Journal: International journal of hematology
This retrospective study used the Hokkaido Leukemia Net database to examine how the approval of venetoclax changed real-world management and outcomes in Japanese patients aged 65–74 years with acute myeloid leukemia who were unfit for intensive chemotherapy.
Key points:
- Population: 101 patients, divided into a pre‑approval cohort (n=46) and post‑approval cohort (n=55); excluded acute promyelocytic leukemia and those who received intensive chemotherapy.
- Treatment shift: After approval, venetoclax plus azacitidine became the most common frontline regimen, used in 56% of patients.
- Disease risk profile: Patients receiving venetoclax plus azacitidine had a high‑risk profile, with 35.5% harboring TP53 mutations and/or complex karyotypes.
- Efficacy:
- Venetoclax + azacitidine: CR+CRi 64.5%; median overall survival (OS) 11.7 months.
- Reduced‑dose “7+3” (cytarabine + anthracycline): CR+CRi 64.5%; median OS 13.1 months.
- CAG (cytarabine + aclarubicin + G‑CSF): CR+CRi 37.5%; median OS 6.8 months.

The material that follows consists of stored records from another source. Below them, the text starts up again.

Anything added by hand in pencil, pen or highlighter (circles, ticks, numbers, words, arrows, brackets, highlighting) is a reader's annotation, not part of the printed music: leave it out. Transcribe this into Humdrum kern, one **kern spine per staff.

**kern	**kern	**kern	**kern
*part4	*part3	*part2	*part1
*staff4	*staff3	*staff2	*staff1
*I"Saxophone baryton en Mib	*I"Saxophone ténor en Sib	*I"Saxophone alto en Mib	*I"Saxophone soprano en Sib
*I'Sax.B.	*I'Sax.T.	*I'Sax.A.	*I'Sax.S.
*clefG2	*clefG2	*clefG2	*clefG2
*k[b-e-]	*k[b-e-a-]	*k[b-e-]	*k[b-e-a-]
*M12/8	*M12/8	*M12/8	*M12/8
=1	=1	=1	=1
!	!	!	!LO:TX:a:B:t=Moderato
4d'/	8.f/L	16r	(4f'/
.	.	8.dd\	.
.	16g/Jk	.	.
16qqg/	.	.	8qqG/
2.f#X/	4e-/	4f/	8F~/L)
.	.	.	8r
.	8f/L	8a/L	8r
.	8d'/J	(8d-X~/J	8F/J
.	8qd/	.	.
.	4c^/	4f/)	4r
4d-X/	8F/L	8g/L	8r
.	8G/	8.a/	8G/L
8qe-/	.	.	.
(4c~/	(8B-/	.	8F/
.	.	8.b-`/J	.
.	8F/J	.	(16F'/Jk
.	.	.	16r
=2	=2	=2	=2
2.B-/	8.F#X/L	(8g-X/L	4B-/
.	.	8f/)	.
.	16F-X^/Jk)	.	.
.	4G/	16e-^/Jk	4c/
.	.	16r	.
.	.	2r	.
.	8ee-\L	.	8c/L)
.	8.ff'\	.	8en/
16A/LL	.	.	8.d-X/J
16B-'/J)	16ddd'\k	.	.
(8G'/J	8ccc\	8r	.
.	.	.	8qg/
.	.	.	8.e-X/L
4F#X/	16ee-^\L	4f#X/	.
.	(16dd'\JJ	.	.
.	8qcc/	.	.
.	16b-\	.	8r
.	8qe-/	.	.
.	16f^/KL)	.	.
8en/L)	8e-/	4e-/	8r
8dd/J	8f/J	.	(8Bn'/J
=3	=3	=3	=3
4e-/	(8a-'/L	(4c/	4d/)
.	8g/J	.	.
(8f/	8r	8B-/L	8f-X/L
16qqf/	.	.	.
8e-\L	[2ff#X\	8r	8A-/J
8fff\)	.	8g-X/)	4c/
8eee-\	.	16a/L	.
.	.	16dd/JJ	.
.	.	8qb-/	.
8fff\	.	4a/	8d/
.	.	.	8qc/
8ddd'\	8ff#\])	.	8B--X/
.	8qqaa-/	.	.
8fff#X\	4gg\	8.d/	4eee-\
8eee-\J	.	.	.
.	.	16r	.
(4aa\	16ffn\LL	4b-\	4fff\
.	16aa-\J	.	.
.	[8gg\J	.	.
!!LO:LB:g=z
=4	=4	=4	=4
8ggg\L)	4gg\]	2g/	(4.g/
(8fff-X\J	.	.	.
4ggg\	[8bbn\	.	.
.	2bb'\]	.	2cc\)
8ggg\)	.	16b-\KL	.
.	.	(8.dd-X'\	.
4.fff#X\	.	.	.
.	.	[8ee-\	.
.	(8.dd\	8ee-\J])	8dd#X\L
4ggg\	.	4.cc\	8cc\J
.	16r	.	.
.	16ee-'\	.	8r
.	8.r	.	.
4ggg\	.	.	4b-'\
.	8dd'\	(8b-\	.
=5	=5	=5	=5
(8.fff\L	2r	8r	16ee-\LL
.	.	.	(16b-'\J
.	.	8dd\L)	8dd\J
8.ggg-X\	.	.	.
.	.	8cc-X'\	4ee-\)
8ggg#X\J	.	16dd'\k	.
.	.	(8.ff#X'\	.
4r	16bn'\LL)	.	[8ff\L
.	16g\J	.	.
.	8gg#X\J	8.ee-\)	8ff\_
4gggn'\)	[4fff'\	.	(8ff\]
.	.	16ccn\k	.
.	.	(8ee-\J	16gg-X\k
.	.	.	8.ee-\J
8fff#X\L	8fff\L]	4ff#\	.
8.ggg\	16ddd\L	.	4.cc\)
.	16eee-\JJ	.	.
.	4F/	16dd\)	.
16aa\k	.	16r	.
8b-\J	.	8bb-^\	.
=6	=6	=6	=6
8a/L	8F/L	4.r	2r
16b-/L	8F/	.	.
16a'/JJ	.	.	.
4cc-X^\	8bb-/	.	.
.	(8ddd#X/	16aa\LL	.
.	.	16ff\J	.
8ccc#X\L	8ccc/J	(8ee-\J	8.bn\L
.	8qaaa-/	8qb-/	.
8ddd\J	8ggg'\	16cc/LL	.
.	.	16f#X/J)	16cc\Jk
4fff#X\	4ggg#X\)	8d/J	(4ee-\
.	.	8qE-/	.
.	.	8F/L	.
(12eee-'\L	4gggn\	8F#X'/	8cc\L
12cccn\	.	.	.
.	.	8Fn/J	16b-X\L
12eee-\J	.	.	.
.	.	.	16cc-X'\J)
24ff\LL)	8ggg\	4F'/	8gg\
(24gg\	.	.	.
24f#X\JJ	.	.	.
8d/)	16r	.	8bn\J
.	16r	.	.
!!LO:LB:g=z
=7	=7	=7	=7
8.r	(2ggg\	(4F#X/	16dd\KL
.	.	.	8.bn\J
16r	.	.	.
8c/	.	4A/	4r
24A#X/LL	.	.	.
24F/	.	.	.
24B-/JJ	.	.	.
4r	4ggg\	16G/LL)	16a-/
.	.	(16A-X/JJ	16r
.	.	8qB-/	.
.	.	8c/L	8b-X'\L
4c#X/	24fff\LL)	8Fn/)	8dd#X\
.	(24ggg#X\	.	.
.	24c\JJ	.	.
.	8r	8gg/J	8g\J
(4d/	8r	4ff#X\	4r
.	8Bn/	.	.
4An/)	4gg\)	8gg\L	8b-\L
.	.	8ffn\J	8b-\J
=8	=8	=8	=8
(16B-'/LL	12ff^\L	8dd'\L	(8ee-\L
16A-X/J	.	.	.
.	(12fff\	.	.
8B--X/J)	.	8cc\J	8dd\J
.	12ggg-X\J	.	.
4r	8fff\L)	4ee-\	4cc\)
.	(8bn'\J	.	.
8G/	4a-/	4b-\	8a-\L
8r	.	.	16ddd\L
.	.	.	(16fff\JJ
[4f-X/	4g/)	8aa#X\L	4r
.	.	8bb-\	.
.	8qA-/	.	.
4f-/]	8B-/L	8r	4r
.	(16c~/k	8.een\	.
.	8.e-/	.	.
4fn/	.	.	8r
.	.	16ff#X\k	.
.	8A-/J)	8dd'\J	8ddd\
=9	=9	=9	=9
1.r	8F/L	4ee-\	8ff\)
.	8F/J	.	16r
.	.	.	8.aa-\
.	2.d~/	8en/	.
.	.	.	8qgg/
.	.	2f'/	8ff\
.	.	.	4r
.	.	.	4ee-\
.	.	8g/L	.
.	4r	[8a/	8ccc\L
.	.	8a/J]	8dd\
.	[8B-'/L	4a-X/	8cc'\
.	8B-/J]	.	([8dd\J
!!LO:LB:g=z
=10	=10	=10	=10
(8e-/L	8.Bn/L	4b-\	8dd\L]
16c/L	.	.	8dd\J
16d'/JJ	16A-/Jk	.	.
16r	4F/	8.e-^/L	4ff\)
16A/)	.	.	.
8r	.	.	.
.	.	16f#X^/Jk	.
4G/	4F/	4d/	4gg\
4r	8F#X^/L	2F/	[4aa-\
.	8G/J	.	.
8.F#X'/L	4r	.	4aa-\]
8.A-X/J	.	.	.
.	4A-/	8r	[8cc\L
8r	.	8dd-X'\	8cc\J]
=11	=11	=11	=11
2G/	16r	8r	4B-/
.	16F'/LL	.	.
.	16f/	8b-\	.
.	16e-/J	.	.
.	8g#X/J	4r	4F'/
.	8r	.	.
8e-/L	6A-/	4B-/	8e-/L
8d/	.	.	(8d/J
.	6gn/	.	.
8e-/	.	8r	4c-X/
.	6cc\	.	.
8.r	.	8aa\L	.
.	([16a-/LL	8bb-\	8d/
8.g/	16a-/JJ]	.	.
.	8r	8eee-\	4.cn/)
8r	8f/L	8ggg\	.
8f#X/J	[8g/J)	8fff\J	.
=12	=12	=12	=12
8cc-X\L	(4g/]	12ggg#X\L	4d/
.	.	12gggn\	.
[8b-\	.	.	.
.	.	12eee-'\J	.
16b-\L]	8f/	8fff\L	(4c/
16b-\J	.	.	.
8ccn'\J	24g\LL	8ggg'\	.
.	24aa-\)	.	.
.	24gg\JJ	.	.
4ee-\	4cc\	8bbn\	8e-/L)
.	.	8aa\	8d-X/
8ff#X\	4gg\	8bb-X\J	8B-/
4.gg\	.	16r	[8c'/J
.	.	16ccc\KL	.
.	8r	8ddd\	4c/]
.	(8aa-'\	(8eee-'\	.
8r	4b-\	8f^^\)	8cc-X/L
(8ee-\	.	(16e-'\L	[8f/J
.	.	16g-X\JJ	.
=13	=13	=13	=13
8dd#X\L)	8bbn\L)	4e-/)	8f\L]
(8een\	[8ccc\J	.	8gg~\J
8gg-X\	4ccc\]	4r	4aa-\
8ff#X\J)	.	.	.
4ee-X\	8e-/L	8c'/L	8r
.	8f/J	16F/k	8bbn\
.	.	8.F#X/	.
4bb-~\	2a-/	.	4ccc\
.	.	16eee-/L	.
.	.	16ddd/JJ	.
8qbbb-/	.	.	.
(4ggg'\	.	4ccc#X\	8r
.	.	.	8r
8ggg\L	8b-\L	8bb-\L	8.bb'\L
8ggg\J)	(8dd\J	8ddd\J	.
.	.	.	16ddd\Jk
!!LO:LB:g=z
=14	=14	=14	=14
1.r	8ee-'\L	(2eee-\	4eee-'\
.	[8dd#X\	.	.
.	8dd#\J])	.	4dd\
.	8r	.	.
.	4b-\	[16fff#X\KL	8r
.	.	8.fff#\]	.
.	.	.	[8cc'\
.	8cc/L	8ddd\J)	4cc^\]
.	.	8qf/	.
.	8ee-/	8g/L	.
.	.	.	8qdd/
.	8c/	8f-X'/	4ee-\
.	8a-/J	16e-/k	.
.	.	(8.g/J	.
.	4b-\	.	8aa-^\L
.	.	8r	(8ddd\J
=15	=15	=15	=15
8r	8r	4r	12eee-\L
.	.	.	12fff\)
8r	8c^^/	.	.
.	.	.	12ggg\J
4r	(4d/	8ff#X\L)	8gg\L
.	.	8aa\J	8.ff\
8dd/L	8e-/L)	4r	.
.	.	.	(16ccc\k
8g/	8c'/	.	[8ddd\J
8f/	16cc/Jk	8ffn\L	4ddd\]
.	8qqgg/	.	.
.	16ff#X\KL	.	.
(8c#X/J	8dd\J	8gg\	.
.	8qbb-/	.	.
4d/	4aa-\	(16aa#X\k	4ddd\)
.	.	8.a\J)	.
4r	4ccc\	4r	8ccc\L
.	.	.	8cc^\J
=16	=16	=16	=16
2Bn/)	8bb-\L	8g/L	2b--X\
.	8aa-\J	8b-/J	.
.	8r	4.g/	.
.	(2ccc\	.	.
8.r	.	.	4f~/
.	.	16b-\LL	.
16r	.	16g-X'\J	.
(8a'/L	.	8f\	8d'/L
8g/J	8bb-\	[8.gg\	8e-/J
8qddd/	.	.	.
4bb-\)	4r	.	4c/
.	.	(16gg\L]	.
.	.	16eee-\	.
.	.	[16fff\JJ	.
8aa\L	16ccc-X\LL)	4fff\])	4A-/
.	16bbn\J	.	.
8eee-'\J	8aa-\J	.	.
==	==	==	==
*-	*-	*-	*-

- Azacitidine monotherapy: CR+CRi 12.5%; median OS 4.5 months.
- Early mortality (60 days from diagnosis):
- Venetoclax + azacitidine: 3.2%.
- Reduced‑dose 7+3: 12.9%.
- CAG: 26.7%.
- Azacitidine monotherapy: 18.8%.
Overall: The approval of venetoclax led to a major change in first‑line practice for older, unfit AML patients in this region, and venetoclax plus azacitidine provided response rates and survival comparable to reduced‑intensity 7+3, but with lower early mortality and better outcomes than CAG or azacitidine alone, despite a higher burden of adverse genetic features.